# [Directives]
a - Answer these from the titration forum thread:
(i) What is the molarity of the NaOH used in the titration?
(ii) What pH does the poster keep getting?
(iii) What does epenguin guess the poster has failed to take into account?
b - Pick up the titration forum thread where it stops and carry it forward.

# [Excerpt to read]

1. The problem statement, all variables and given/known data
A 0.551 L solution of 1.37 M sulfurous acid (Ka1 = 1.5e-2 and Ka2 = 1.0e-7) is titrated with 1.65 M NaOH. What will the pH of the solution be when 0.7549 L of the NaOH has been added? The answer is 7.27.

2. Relevant equations
-log(H+)=pH
pH = pKa + log(salt/acid)

3. The attempt at a solution
I find the moles of the weak acid and strong base. After neutralization the strong base is left over. I find the concentration of the remaining moles of base. Then use -log(OH)=pOH. Then 14-pOH = pH. I keep getting 13.95. This is wrong, and I don't know how to get the right answer.

2. Jul 17, 2015

### epenguin

We'd really have to guess from the (lack of) information you give of your calculations. However my guess is you haven't taken account of the fact the acid is dibasic.

Anyway you are treating it like a stoichiometric calculation. It isn't, it's a calculation of an equilibrium, more exactly a pH-equilibrium, subject of the largest number of problems in this section of this site. You haven't used the relevant equation which you quote.

# [Data provided]
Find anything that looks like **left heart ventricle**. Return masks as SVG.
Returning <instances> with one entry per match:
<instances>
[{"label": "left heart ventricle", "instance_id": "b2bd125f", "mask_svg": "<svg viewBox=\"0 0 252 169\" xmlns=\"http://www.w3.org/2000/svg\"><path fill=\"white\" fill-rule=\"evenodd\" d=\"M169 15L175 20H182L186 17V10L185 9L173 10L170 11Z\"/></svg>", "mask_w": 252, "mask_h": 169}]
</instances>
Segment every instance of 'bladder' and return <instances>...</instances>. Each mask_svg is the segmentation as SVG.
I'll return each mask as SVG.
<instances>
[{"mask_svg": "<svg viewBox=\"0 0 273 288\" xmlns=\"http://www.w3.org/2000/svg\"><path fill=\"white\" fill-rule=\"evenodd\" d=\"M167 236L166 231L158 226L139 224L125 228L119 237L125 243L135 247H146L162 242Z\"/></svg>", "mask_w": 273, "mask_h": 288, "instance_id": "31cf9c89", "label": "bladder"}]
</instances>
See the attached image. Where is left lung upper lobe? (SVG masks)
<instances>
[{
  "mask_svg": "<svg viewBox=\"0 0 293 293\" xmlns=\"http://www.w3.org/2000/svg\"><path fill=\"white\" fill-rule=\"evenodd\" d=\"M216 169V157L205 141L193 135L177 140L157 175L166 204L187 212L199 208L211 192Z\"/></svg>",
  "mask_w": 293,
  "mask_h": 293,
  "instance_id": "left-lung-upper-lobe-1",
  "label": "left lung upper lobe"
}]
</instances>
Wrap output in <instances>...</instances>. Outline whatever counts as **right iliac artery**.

# [Outputs for the tasks]
a -
(i) 1.65 M
(ii) 13.95
(iii) That the acid is dibasic.

b -
If there is no mistake in the question and given answer, since the pH is just above the pKa2 of 7, the number of moles of base added should be just over about 3/2 × moles of suphurous acid - the first deprotonation essentially complete and you have a bit less than half HSO3- and a bit over half SO32-. This question is really just about the equilibrium between those two species and H+ .

Last edited: Jul 17, 2015
3. Aug 6, 2015

### davev

How do I solve this problem in a way that would make sense given what I know at an introductory college chemistry level? Sorry, I just don't understand how to incorporate multiple Ka values even with the equation listed.

4. Aug 6, 2015

### Staff: Mentor

The difference between pKa values is so large (>3) you can safely assume first proton was completely neutralized before the neutralization of the second started. Then assume the neutralization of the second proton was stoichiometric, and use this information to find pH from the ratio of A2- and HA- concentrations.